I recently received a letter from a former student who is now in sixth grade. She began with a question: “Did you ever have that teacher that inspired you to do things, who always helped you when you thought you couldn’t do something? Well, I did!” She went on to explain how she had previously despised reading and thanked me for motivating her to read in our second grade class. She went on to say, “One of my favorite series you ever read to us was The Cricket in Times Square.” I am so grateful to have received this letter, but how can I count on receiving both positive feedback and input about what I can do better? Student feedback helps me reflect on what I do and how I teach in my classroom.
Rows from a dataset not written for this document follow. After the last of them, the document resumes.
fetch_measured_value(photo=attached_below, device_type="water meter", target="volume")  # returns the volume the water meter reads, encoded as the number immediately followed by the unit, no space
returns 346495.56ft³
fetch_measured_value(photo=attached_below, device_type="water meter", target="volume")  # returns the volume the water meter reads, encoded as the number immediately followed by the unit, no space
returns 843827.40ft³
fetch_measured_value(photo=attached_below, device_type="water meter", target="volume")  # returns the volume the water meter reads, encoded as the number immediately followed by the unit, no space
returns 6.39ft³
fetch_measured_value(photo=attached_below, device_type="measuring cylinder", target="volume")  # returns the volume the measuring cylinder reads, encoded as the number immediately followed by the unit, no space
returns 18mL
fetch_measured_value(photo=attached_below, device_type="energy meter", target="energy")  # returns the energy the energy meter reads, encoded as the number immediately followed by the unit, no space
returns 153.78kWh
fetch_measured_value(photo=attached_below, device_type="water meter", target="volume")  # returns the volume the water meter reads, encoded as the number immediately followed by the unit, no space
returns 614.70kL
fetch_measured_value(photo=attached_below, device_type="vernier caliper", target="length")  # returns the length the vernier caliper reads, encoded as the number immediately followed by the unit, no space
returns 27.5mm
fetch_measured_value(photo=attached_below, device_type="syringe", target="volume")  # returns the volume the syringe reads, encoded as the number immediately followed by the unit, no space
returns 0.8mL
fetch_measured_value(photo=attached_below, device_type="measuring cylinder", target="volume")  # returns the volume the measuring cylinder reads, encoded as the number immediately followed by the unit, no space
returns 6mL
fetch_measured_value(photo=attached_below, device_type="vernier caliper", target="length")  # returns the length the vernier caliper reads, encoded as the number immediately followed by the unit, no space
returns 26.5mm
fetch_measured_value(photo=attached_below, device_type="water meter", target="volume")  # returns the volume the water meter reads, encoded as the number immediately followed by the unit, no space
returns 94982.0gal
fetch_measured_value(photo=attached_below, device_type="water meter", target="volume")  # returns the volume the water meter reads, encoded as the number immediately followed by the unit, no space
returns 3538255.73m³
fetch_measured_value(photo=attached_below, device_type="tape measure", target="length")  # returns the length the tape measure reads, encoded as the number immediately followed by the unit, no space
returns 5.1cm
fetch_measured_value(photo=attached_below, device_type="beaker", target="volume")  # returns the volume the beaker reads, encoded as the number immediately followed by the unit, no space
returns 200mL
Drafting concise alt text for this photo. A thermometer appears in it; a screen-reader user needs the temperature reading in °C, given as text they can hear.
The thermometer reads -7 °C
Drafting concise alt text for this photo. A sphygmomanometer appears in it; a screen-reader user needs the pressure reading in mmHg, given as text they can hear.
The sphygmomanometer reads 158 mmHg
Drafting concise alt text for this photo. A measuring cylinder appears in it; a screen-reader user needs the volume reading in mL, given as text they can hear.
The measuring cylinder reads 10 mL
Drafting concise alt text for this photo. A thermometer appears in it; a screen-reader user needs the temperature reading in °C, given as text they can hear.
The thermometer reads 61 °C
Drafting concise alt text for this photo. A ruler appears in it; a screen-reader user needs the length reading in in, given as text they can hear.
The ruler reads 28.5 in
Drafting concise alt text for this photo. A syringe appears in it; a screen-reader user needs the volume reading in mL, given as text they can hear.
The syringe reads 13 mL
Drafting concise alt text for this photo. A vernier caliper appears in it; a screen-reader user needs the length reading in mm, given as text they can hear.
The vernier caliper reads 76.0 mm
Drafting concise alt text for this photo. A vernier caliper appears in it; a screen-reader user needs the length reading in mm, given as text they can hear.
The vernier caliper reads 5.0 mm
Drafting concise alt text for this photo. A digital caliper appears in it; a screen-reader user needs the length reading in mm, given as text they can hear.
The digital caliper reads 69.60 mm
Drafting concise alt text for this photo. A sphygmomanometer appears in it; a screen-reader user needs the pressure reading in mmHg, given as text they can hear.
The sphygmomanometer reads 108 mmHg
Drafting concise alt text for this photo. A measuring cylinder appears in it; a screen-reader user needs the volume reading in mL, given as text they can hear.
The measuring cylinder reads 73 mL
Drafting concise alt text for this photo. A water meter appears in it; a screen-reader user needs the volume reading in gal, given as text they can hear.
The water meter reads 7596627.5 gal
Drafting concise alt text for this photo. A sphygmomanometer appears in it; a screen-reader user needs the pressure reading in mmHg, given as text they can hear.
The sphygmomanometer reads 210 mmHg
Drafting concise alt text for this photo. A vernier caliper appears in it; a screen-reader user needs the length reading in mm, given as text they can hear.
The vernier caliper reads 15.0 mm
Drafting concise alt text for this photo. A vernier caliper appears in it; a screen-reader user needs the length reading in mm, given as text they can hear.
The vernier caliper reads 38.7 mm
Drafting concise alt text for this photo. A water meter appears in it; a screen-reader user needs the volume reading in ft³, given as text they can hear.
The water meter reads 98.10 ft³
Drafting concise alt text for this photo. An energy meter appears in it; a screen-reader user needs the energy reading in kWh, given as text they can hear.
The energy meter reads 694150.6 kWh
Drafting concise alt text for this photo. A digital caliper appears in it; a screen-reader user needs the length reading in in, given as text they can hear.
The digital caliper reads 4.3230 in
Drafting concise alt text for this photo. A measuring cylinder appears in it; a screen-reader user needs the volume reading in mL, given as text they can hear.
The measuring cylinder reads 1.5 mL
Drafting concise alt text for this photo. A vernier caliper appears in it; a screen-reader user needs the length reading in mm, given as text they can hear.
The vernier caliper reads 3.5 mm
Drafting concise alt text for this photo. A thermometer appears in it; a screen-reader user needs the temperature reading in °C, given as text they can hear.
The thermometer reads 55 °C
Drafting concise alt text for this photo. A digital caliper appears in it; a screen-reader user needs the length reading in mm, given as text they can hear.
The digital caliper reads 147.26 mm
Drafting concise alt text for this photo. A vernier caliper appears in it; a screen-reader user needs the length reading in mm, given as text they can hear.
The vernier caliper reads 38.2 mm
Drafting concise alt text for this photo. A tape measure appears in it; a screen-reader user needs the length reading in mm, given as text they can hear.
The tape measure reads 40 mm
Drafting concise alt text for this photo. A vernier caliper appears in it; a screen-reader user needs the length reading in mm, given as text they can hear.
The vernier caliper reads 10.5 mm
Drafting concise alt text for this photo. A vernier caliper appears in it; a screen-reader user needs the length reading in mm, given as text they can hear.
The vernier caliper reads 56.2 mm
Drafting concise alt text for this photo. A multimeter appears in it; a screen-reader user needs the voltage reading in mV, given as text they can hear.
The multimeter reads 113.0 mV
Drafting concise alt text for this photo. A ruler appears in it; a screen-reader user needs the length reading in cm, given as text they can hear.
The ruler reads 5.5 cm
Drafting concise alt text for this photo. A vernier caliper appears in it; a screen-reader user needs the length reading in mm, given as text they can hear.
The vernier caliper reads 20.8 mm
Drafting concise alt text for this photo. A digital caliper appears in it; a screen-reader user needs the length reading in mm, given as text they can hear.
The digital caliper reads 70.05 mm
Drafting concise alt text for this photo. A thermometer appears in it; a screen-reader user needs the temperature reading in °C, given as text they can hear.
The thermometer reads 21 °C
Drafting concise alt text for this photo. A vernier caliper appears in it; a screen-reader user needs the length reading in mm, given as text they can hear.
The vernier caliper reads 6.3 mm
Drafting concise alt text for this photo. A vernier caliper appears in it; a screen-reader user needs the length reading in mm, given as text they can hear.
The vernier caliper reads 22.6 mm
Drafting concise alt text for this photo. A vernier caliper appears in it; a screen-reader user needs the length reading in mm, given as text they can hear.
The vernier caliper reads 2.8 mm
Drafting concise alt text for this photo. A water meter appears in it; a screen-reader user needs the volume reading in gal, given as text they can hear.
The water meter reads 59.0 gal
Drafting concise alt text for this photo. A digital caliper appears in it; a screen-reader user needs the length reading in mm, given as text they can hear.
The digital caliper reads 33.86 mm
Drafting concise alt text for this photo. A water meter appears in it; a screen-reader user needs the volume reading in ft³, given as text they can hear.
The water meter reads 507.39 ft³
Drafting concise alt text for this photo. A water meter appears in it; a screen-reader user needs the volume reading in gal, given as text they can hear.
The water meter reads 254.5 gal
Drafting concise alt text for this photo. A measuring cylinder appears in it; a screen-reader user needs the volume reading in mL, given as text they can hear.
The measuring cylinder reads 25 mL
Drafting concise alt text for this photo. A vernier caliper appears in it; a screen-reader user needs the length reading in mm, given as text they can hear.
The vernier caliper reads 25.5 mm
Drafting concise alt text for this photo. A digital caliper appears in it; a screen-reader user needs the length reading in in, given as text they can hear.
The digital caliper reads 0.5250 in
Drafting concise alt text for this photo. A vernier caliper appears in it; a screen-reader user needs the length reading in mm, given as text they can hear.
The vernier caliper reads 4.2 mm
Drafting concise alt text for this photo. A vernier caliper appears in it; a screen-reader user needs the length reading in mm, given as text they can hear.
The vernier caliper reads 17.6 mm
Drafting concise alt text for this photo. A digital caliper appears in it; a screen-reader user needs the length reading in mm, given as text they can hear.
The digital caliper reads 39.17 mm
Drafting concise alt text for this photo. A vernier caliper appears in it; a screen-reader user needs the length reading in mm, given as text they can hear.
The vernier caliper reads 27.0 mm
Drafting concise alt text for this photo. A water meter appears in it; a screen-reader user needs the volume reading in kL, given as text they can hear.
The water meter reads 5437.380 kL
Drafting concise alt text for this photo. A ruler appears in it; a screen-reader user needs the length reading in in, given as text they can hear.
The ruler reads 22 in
The answer came to me in the form of the Tripod survey, which I was able to administer with my students last year. The survey covered 7 critical areas of my teaching—Tripod’s 7Cs.

After I administered the survey, I received a private report. The feedback from the survey was both expected and surprising; my students stated that they know I care for them, but based on their feedback, I decided I could do more work to improve on the Control “C.” The students were asked to indicate how much they agreed with the following statement: “My classmates act the way my teacher wants them to.” I was surprised to see their perspective—many students disagreed. For nine years my class has included students with a variety of learning needs. Working with the diversity of learners in my class has tempered my handling of certain classroom behaviors.

As a result of the survey feedback, I have recalibrated my management of classroom participation. Over the years, I had relaxed my policy allowing students to call out without raising their hands. Through the children’s eyes, this may have been perceived as a lack of classroom management. Reflecting on their feedback, I researched how to inspire participation while maintaining control. I have implemented a new method with success. I hand out three Popsicle sticks to each student, and students hand one of these back to me each time they participate. After three times, students raise their hands, and I give them more. This approach is perceived as fun, and encourages the desired behavior without intimidating the less confident learner.

Often teacher evaluation fails to generate useful guidance on future professional development, but the Tripod student survey gave me some specific feedback about an area where I could improve my practice and therefore my students’ achievements. Through my students’ eyes I am able to see where I need to improve or commit to more development. The survey has become a valuable tool for me to gauge my teaching in a meaningful, relevant, and specific way.